─── Extracted text ───
Intel jumps as investors digest $14.2B buyback restoring full Fab 34 ownership
Intel shares rose as investors continued to react to Intel’s April 1 decision to repurchase Apollo’s 49% stake in the Fab 34 Ireland joint venture for $14.2 billion, restoring full ownership of a key manufacturing site. The deal is being funded with cash and about $6.5 billion of new debt, with Intel projecting EPS and credit metric benefits starting in 2027.
1. What’s moving the stock today
Intel stock is higher as the market continues to price in the strategic and financial implications of Intel’s April 1 announcement that it will repurchase Apollo Global Management’s 49% stake in the joint venture tied to Fab 34 in Leixlip, Ireland, for $14.2 billion—returning the facility to full Intel ownership. Intel said it expects the transaction to support profitability and strengthen credit metrics beginning in 2027, a timeline investors appear to be treating as a clearer pathway to better returns on its manufacturing footprint. (thestreet.com)
─── Data for processing ───
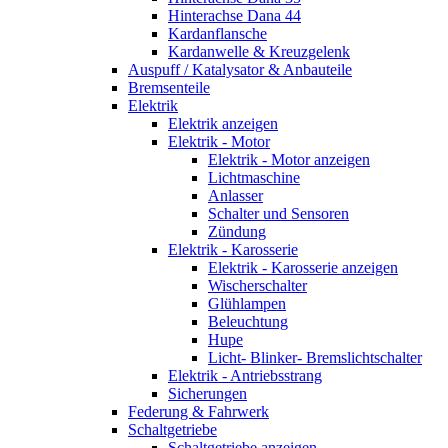
Hinterachse Dana 44
Kardanflansche
Kardanwelle & Kreuzgelenk
Auspuff / Katalysator & Anbauteile
Bremsenteile
Elektrik
Elektrik anzeigen
Elektrik - Motor
Elektrik - Motor anzeigen
Lichtmaschine
Anlasser
Schalter und Sensoren
Zündung
Elektrik - Karosserie
Elektrik - Karosserie anzeigen
Wischerschalter
Glühlampen
Beleuchtung
Hupe
Licht- Blinker- Bremslichtschalter
Elektrik - Antriebsstrang
Sicherungen
Federung & Fahrwerk
Schaltgetriebe
Schaltgetriebe anzeigen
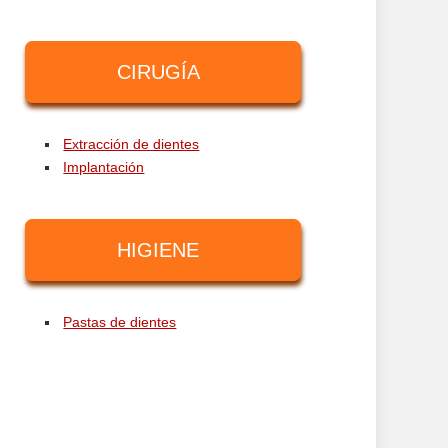
CIRUGÍA
Extracción de dientes
Implantación
HIGIENE
Pastas de dientes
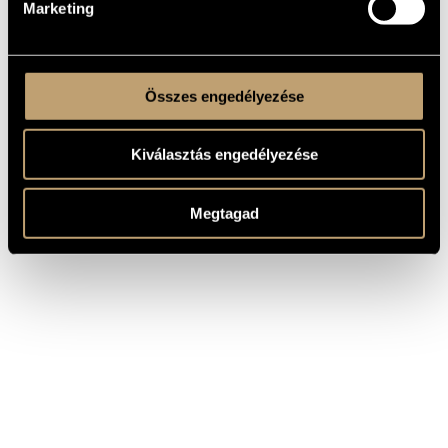
Marketing
Összes engedélyezése
Kiválasztás engedélyezése
Megtagad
───
• Requirement 1
Reproduce the Intel buyback article from "Intel jumps as" to "starting in 2027.", substituting "the Leixlip plant" for "Fab 34".
• Requirement 2
Pull out every line of the listing that contains the string "anzeigen", paying attention to case.
This listing has no connection to the Intel buyback article.

• Answer 1
Intel jumps as investors digest $14.2B buyback restoring full the Leixlip plant ownership
Intel shares rose as investors continued to react to Intel’s April 1 decision to repurchase Apollo’s 49% stake in the the Leixlip plant Ireland joint venture for $14.2 billion, restoring full ownership of a key manufacturing site. The deal is being funded with cash and about $6.5 billion of new debt, with Intel projecting EPS and credit metric benefits starting in 2027.

• Answer 2
Elektrik anzeigen
Elektrik - Motor anzeigen
Elektrik - Karosserie anzeigen
Schaltgetriebe anzeigen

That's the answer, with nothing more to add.